Reproduce every line of the listing below without altering any wording, spelling, punctuation or line breaks.

> Supplied material

++++++++++

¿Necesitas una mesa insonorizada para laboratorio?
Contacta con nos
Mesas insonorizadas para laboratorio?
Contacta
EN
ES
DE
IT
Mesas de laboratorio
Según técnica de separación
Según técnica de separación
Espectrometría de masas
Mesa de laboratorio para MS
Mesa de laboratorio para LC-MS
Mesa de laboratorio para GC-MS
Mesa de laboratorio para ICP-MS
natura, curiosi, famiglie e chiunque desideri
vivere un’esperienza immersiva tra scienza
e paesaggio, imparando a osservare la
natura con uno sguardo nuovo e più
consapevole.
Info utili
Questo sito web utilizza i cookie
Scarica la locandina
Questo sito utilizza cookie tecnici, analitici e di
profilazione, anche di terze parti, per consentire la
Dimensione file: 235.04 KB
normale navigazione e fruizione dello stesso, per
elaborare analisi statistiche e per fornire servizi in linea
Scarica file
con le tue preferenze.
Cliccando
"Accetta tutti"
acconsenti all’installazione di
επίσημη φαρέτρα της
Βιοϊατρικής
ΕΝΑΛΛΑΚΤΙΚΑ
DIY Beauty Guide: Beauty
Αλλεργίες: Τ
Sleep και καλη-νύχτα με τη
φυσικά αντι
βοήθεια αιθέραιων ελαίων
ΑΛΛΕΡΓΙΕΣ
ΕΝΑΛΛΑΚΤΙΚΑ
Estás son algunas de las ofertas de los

++++++++++

> Exercise solution
¿Necesitas una mesa insonorizada para laboratorio?
Contacta con nos
Mesas insonorizadas para laboratorio?
Contacta
EN
ES
DE
IT
Mesas de laboratorio
Según técnica de separación
Según técnica de separación
Espectrometría de masas
Mesa de laboratorio para MS
Mesa de laboratorio para LC-MS
Mesa de laboratorio para GC-MS
Mesa de laboratorio para ICP-MS
natura, curiosi, famiglie e chiunque desideri
vivere un’esperienza immersiva tra scienza
e paesaggio, imparando a osservare la
natura con uno sguardo nuovo e più
consapevole.
Info utili
Questo sito web utilizza i cookie
Scarica la locandina
Questo sito utilizza cookie tecnici, analitici e di
profilazione, anche di terze parti, per consentire la
Dimensione file: 235.04 KB
normale navigazione e fruizione dello stesso, per
elaborare analisi statistiche e per fornire servizi in linea
Scarica file
con le tue preferenze.
Cliccando
"Accetta tutti"
acconsenti all’installazione di
επίσημη φαρέτρα της
Βιοϊατρικής
ΕΝΑΛΛΑΚΤΙΚΑ
DIY Beauty Guide: Beauty
Αλλεργίες: Τ
Sleep και καλη-νύχτα με τη
φυσικά αντι
βοήθεια αιθέραιων ελαίων
ΑΛΛΕΡΓΙΕΣ
ΕΝΑΛΛΑΚΤΙΚΑ
Estás son algunas de las ofertas de los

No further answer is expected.